Suis partie, les gars m'ont saluée. Coloc était encore une fois reconnaissant pour la cafetière, son rêve, qu'il disait. Suis rembarquée dans ma bagnole bourgeoise et m'en suis revenue par les rues étroites du centre-sud, puis du plateau, puis de la petite patrie. Me suis stationnée devant la maison et en ouvrant la porte, me suis dit que j'étais vraiment une mère comblée.
Comme tu m'apportes du bonheur, cher Gabriel, je suis tellement fière de toi, je te souhaite la plus grande et la plus belle vie! Bisous et câlins. Ta mère.

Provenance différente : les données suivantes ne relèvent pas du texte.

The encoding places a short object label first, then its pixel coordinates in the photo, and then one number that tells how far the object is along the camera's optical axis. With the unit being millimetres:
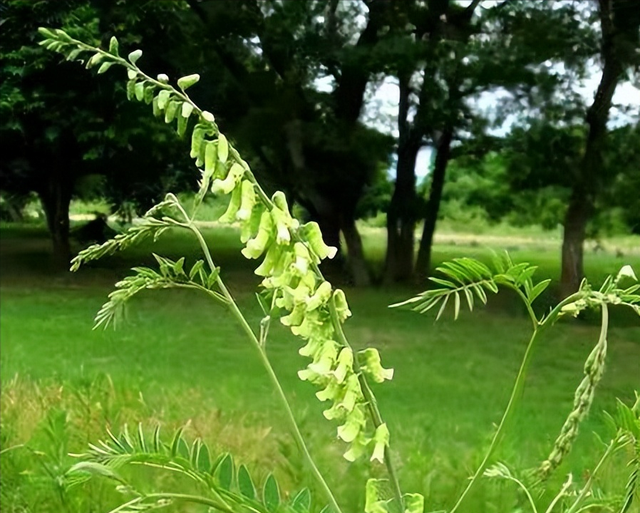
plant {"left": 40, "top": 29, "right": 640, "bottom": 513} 451
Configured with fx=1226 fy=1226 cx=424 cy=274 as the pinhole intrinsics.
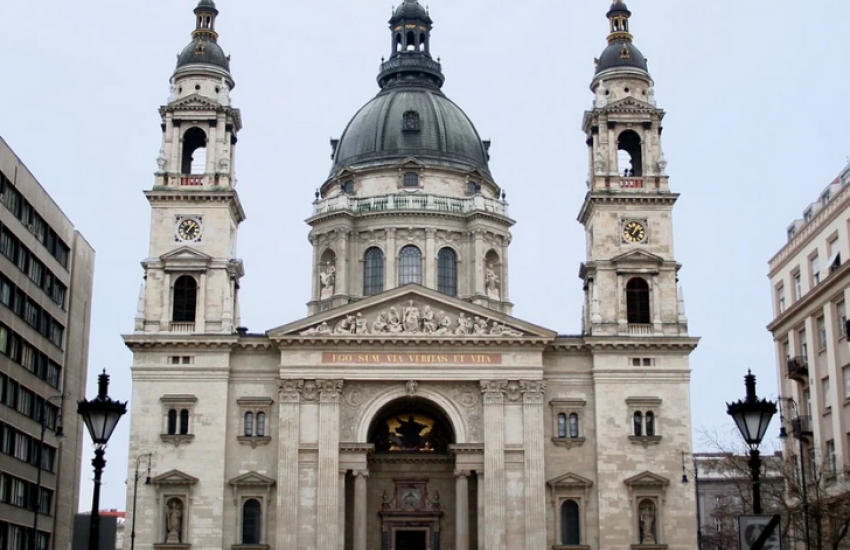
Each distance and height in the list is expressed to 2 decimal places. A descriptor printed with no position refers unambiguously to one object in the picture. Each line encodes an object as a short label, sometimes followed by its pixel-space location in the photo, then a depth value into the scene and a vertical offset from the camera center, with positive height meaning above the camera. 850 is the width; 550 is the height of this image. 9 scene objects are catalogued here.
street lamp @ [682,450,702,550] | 54.73 +3.79
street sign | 20.76 +0.71
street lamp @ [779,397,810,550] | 43.23 +5.87
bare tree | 43.94 +2.92
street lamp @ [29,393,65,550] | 44.50 +3.00
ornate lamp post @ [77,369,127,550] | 23.55 +2.87
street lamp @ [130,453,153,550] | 54.94 +4.11
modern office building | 57.19 +11.06
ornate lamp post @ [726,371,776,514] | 23.50 +2.89
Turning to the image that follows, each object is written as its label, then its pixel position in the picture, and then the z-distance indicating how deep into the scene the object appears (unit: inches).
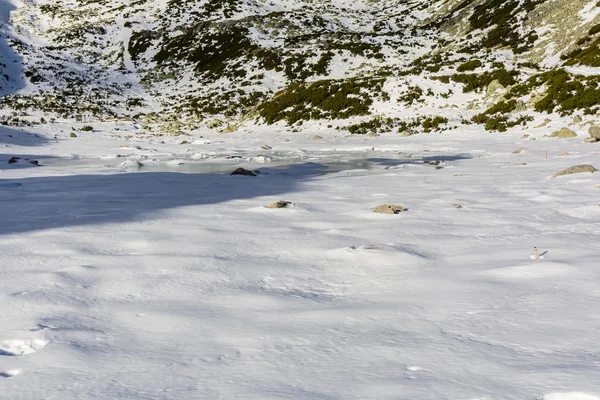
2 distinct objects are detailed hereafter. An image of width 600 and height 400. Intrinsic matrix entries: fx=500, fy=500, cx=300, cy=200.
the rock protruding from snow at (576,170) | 314.9
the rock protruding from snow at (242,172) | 383.9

ps Gab : c' pas pour t'inquiéter, mais quand belle-maman vient nous voir, elle ramène tout le temps des kossins à son fils, un pot de moutarde, de confiture, du chocolat, des trucs tu sais, même si ça fait plus de 20 ans que chum a quitté la demeure maternelle. Des réflexes qui durent longtemps, dans le coeur d'une maman.